Please return the listing exactly as it stands, skipping any pictures.

┏━━

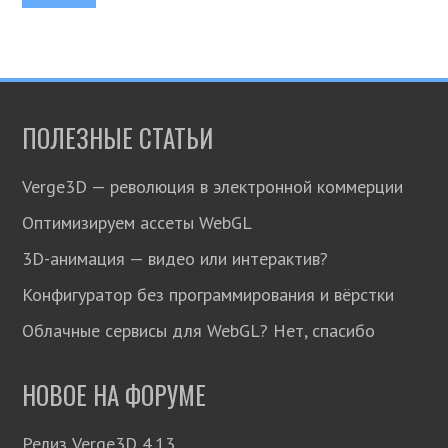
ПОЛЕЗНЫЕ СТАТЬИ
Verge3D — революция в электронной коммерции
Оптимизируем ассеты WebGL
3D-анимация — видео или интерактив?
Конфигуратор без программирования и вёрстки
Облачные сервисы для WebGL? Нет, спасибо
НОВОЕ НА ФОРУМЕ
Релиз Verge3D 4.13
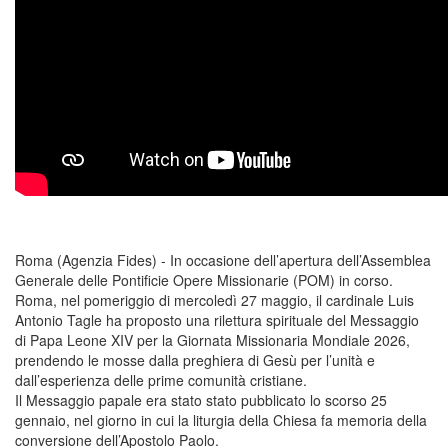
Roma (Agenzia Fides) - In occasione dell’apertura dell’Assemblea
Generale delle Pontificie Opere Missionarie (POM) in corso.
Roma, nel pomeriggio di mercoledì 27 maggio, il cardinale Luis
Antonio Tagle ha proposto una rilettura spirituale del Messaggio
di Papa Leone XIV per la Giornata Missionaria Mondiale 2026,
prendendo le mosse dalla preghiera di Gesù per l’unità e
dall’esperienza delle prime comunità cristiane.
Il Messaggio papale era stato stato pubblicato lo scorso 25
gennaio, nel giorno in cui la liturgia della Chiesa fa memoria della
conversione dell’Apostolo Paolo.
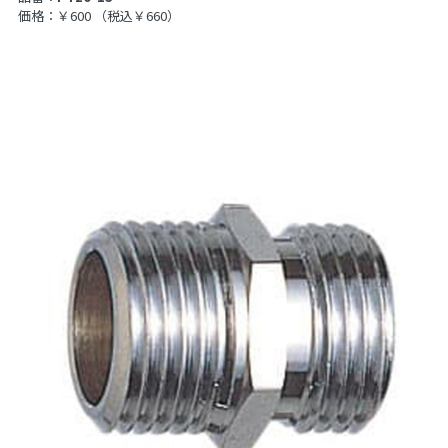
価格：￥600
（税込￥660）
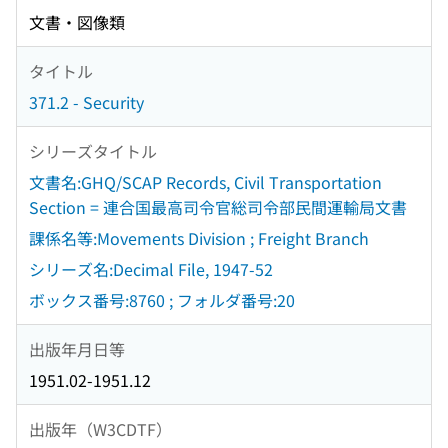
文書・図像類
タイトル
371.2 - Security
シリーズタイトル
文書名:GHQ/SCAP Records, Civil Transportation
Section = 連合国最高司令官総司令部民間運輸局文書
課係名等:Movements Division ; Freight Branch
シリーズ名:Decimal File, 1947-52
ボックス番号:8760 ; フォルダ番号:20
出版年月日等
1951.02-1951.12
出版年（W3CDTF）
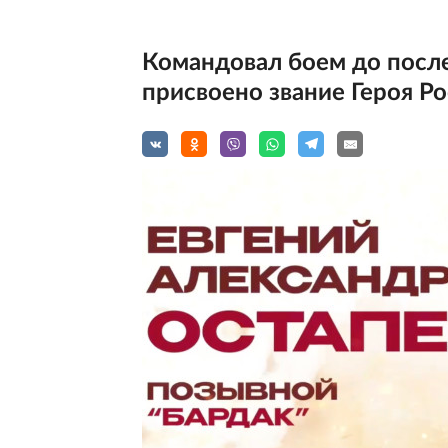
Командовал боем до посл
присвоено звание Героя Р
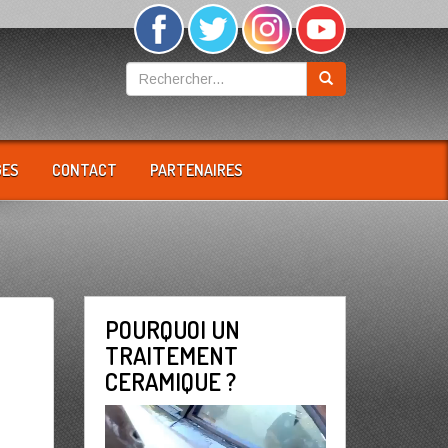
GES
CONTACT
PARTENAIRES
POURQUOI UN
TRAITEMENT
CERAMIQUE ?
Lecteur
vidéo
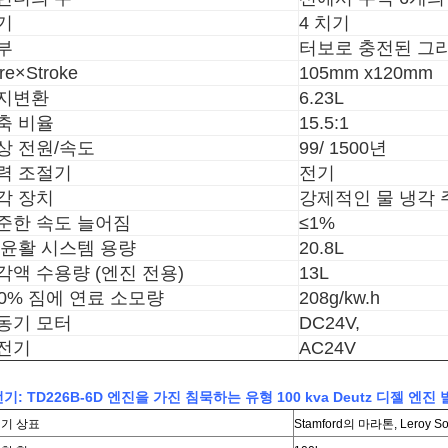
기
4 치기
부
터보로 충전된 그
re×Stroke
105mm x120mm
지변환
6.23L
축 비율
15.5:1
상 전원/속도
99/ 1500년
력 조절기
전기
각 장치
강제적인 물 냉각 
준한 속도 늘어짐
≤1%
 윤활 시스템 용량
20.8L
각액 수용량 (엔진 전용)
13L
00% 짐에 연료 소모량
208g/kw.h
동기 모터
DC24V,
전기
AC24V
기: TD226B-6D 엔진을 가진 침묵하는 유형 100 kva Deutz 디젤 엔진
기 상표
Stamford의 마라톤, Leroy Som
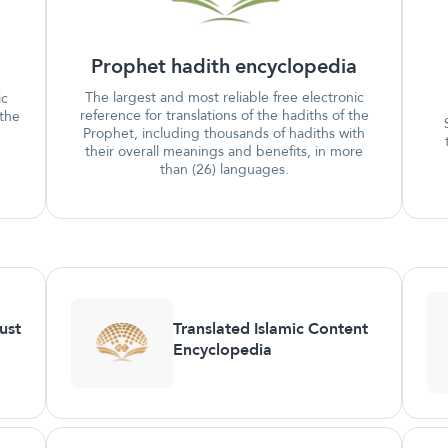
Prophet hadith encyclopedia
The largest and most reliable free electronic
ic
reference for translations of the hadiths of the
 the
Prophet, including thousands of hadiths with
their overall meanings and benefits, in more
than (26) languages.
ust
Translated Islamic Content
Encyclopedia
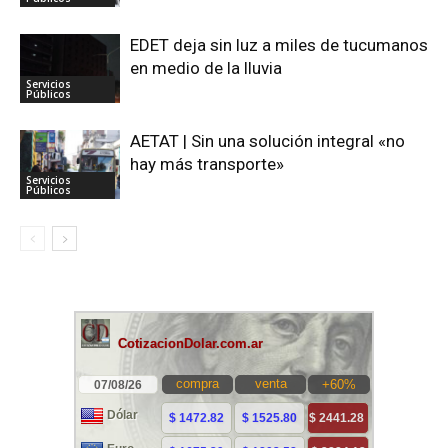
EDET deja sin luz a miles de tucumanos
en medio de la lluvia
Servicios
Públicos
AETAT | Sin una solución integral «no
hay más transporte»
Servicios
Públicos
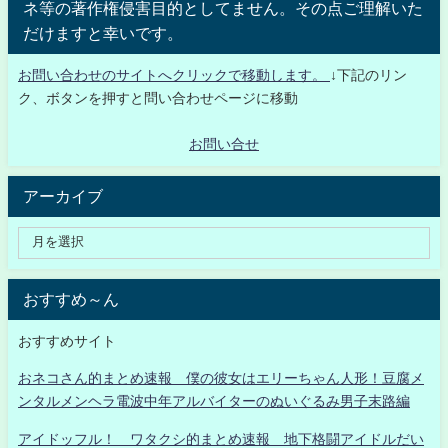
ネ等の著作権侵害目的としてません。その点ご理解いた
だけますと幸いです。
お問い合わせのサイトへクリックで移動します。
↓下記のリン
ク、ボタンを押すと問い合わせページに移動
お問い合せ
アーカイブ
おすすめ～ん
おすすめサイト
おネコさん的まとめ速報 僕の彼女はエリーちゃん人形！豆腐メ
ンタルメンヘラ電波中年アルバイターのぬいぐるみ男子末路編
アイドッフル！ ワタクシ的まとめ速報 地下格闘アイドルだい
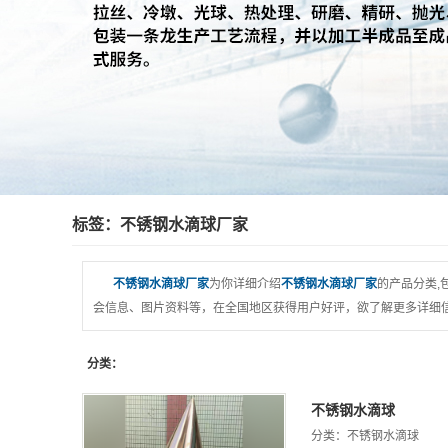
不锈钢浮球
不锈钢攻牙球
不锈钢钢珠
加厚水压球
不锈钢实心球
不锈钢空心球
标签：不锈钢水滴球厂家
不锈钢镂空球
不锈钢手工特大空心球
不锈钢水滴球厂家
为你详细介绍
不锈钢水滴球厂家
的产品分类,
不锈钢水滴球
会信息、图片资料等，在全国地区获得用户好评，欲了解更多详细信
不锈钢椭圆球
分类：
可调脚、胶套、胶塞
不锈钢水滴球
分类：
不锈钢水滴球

┗━━

• _Written solution_:
ПОЛЕЗНЫЕ СТАТЬИ
Verge3D — революция в электронной коммерции
Оптимизируем ассеты WebGL
3D-анимация — видео или интерактив?
Конфигуратор без программирования и вёрстки
Облачные сервисы для WebGL? Нет, спасибо
НОВОЕ НА ФОРУМЕ
Релиз Verge3D 4.13
Roma (Agenzia Fides) - In occasione dell’apertura dell’Assemblea
Generale delle Pontificie Opere Missionarie (POM) in corso.
Roma, nel pomeriggio di mercoledì 27 maggio, il cardinale Luis
Antonio Tagle ha proposto una rilettura spirituale del Messaggio
di Papa Leone XIV per la Giornata Missionaria Mondiale 2026,
prendendo le mosse dalla preghiera di Gesù per l’unità e
dall’esperienza delle prime comunità cristiane.
Il Messaggio papale era stato stato pubblicato lo scorso 25
gennaio, nel giorno in cui la liturgia della Chiesa fa memoria della
conversione dell’Apostolo Paolo.
価格：￥600
（税込￥660）
文書・図像類
タイトル
371.2 - Security
シリーズタイトル
文書名:GHQ/SCAP Records, Civil Transportation
Section = 連合国最高司令官総司令部民間運輸局文書
課係名等:Movements Division ; Freight Branch
シリーズ名:Decimal File, 1947-52
ボックス番号:8760 ; フォルダ番号:20
出版年月日等
1951.02-1951.12
出版年（W3CDTF）
Командовал боем до посл
присвоено звание Героя Р
GES
CONTACT
PARTENAIRES
POURQUOI UN
TRAITEMENT
CERAMIQUE ?
Lecteur
vidéo
기
4 치기
부
터보로 충전된 그
re×Stroke
105mm x120mm
지변환
6.23L
축 비율
15.5:1
상 전원/속도
99/ 1500년
력 조절기
전기
각 장치
강제적인 물 냉각 
준한 속도 늘어짐
≤1%
 윤활 시스템 용량
20.8L
각액 수용량 (엔진 전용)
13L
00% 짐에 연료 소모량
208g/kw.h
동기 모터
DC24V,
전기
AC24V
기: TD226B-6D 엔진을 가진 침묵하는 유형 100 kva Deutz 디젤 엔진
기 상표
Stamford의 마라톤, Leroy Som
Prophet hadith encyclopedia
The largest and most reliable free electronic
ic
reference for translations of the hadiths of the
 the
Prophet, including thousands of hadiths with
their overall meanings and benefits, in more
than (26) languages.
ust
Translated Islamic Content
Encyclopedia
EDET deja sin luz a miles de tucumanos
en medio de la lluvia
Servicios
Públicos
AETAT | Sin una solución integral «no
hay más transporte»
Servicios
Públicos
ネ等の著作権侵害目的としてません。その点ご理解いた
だけますと幸いです。
お問い合わせのサイトへクリックで移動します。
↓下記のリン
ク、ボタンを押すと問い合わせページに移動
お問い合せ
アーカイブ
おすすめ～ん
おすすめサイト
おネコさん的まとめ速報 僕の彼女はエリーちゃん人形！豆腐メ
ンタルメンヘラ電波中年アルバイターのぬいぐるみ男子末路編
アイドッフル！ ワタクシ的まとめ速報 地下格闘アイドルだい
不锈钢浮球
不锈钢攻牙球
不锈钢钢珠
加厚水压球
不锈钢实心球
不锈钢空心球
标签：不锈钢水滴球厂家
不锈钢镂空球
不锈钢手工特大空心球
不锈钢水滴球厂家
为你详细介绍
不锈钢水滴球厂家
的产品分类,
不锈钢水滴球
会信息、图片资料等，在全国地区获得用户好评，欲了解更多详细信
不锈钢椭圆球
分类：
可调脚、胶套、胶塞
不锈钢水滴球
分类：
不锈钢水滴球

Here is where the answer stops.